Com Gérson iluminado e confiante, o Brasil se aproveitou do desencontro italiano e, cinco minutos após, Gerson faz um lançamento longo, mas preciso, para encontrar a cabeça de Pelé que, diante da marcação italiana, apenas tirou dos defensores para achar Jairzinho bem colocado, o qual entrou com bola e tudo, sem humildade, no gol, parafraseando a música de Jorge Ben Jor de modo diferente. Na grandeza desta jogada, é preciso ressaltar a habilidade de Pelé no cabeceio, pois nenhum dos grandes jogadores do futebol mundial, de ontem e de hoje, cabeceavam/cabeceiam tão bem e saltavam/saltam tão alto quanto ele. 
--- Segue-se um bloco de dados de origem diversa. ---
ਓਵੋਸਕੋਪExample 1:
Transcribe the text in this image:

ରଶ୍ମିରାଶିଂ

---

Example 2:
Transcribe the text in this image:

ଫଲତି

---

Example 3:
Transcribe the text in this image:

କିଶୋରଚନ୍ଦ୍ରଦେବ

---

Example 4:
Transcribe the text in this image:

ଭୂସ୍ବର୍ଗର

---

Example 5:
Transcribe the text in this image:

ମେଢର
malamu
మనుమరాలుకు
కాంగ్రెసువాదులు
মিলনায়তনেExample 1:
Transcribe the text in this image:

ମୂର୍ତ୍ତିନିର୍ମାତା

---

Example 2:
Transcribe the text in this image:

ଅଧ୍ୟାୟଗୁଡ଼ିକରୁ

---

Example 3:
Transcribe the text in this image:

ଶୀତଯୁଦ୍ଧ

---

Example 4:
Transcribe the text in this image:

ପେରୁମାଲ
Daí pra frente já era carnaval. Com três a um no placar, e a Itália batida, havia uma mistura de emoção e confirmação presunçosa de superioridade do país do Rei do futebol mundial, tudo conjuminado com o que se esboçava ser o falso Milagre Brasileiro na economia.   

Veio então o gol mais bonito do Brasil na copa, pois começou com cinco dribles geniais de Clodoaldo, assim se redimindo do erro anterior, desde antes do meio do campo, continuando com Jairzinho pela esquerda, se livrando do marcador para servir a Pelé no centro da área que, com elegância, calma e a superioridade de Rei do Futebol, rolou para um Carlos Alberto que vinha correndo desde a defesa para acertar um chute definitivo e indefensável.  
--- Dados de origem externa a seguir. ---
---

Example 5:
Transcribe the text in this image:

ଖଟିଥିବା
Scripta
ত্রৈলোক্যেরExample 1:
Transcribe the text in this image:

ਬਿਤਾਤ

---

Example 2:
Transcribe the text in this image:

Brasil 4 a 1! Tricampeão do mundo! Pelé é caçado até pelos jogadores italianos para entregar sua camisa, numa reverência majestática.   

Então veio o gran finale, que tudo me explicou sobre a razão de tamanha deferência dos donos da casa a um simples estudante universitário convidado.  
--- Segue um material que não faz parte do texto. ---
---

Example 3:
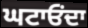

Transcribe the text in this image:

ਘਟਾਓਂਦਾ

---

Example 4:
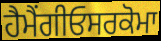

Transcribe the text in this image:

ਹੈਮੈਂਗੀਓਸਰਕੋਮਾ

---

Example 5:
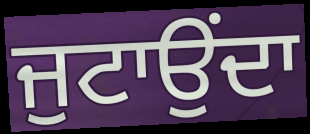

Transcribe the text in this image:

Decidimos todos ir para a Beira-Mar numa carreata que se formava, quando a Dona da casa veio até a mim e disse: "diga ao seu pai, que eu mando um abraço para ele".  

Então perguntei: "a Senhora conhece o meu pai?" 

Ela respondeu com uma pergunta: "você não é filho do General Dalton?" Este General via a ser então presidente do Banco de Desenvolvimento do Ceará, indicado pela ditadura, instituição bancária na qual a empresa da família dela tinha relações financeiras. 

Respondi, agora já entendendo tudo: “não, senhora, sou filho de um Sargento da Aeronáutica, herói da segunda guerra mundial, pobre como eu, mas de quem tenho muito orgulho de ser filho.” 

Você, caro leitor, precisava ver a cara de desprezo com a qual ela me olhou!!!  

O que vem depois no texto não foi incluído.